The other big label in business that ranks you as succinctly as the number of stars on an army general’s shoulder is the corporate title. Whether you are branded a VP or a SVP or an EVP or have no corporate title whatsoever matters. It matters in terms of the assumptions people make about you. Your title will affect the perceptions people have about how you perform on the job and what you are worth.
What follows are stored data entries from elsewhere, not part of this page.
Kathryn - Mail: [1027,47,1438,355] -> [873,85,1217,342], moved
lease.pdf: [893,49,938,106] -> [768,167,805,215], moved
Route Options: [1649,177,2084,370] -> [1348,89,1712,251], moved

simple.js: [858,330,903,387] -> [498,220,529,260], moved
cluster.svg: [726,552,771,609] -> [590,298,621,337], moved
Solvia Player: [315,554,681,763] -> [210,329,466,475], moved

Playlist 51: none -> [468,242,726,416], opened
So, as long as you are in a company or line of work where there is title branding of that sort, you have to fight for the best brand label you can get.  Or, you have to move into an area where merit is measured in other ways.


 

Aug 23


Here’s a brainstormer to get you thinking about the impact of your label on your identity.

Brainstormer

What’s Your Line?

Directions:  Write down your job title. Is there a better way to label what you do or who you are?  Write it down in cursive.

 

Aug 22


A number of research studies bear this out. The Tufts University psychologist Nalini Ambady did a study showing students a two-second video of a professor. One group was given the label “statistics professor.”  The other was given the label, “humanistic psychology professor.”

Students described the statistics professor as “cold,” “rigid,” and “picky.” They called the humanistic psychologist “warm” and “concerned with students.” Both groups of students saw the same professor in the same video, only the job title was different.

So it’s not surprising that more and more people have started looking at how they label themselves. To get out of the confines or poor image contained in their label, stockbrokers changed their title to “financial consultants,” used car salesman became “pre-owned vehicle consultants” and computer programmers became “e-business solutions experts.”